The parrot barked like a dog.

"A cat!"

It meowed.

Rutan picked up the bird and put its head into his mouth, as if to bite it off, and made a roaring sound. The bird clucked. "She likes the echo," Rutan said.

Rutan's desert house has no windows on the ground floor. It is a dark, silent capsule, designed for energy efficiency. Windows would compromise the home's protection from heat. Earlier, Tonya had described how her husband lived primarily in the company of his own thoughts, and the house seemed to be a symbol of this temperament, as well as a product of it. Like SpaceShipOne--a solution to an engineering problem solved forty years ago; a design to inspire the awe of Earthlings while moving at high speed away from them; a smallish step for mankind, a giant leap for Burt Rutan--the house's design reflects a mind that seems to be happiest when it ignores the world beyond it. "I see enough of the ugly desert when I drive to work," Rutan said, laughing.

A few years ago, Rutan developed heart trouble, and he was fitted with a defibrillator. His brother refers to him as Robo-Burt.
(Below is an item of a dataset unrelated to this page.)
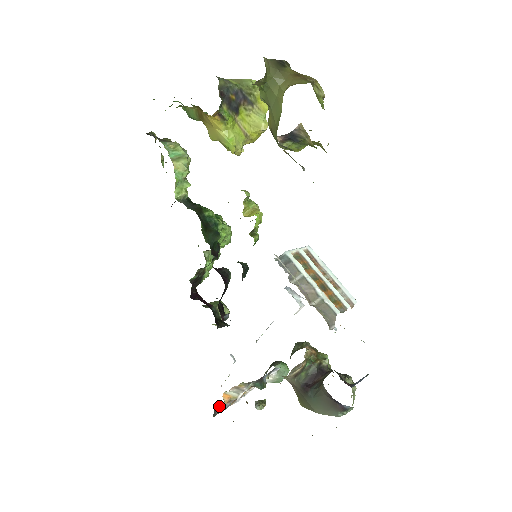
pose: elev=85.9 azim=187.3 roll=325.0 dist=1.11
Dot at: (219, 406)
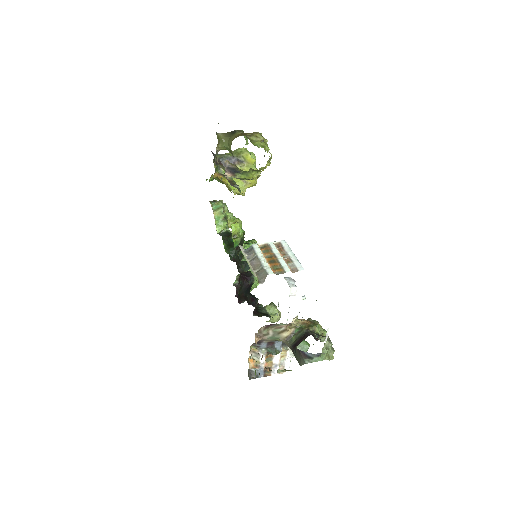
Dot at: (253, 371)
He is now prohibited from flying a plane except with another pilot on board, and, according to Tonya, there is doubt whether he would risk riding as a passenger on a future flight of SpaceShipOne--not for fear of his own safety but out of worry that his flailing death by heart attack would distract the pilot and endanger the flight.
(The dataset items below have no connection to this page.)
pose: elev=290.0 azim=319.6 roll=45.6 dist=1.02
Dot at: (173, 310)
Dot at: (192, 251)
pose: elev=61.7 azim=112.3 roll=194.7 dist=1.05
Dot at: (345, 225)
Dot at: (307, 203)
Yet whenever Rutan talks of space tourism he still includes himself in the adventure. He figures that he has forty or fifty more years to live. During dinner, he said, "I really think I can go to the moon now. There's a whole bunch of people with new dreams. And I think they're valid now." He takes calls every day from people wanting to buy tickets to space from him; he explains several times a day that he has built a prototype, and has not launched an airline. Yet he thinks that space tourism will soon be economically viable."You could charge someone a hundred thousand dollars, maybe more. To get rid of the rich guys, service the rich guys. Theoretically, I could do it next year. But I don't call that space tourism. Space tourism is when you get more seats, and you can do it at thirty or fifty thousand dollars. And then the next generation would be ten or twelve thousand. Nobody's space airline will be as safe as an airplane. But it's going to be as safe as skydiving." He looked at the giant Teddy bear, which he has half-seriously considered as a SpaceShipOne passenger on September 29th, and added, "Well, certainly safer than climbing Everest."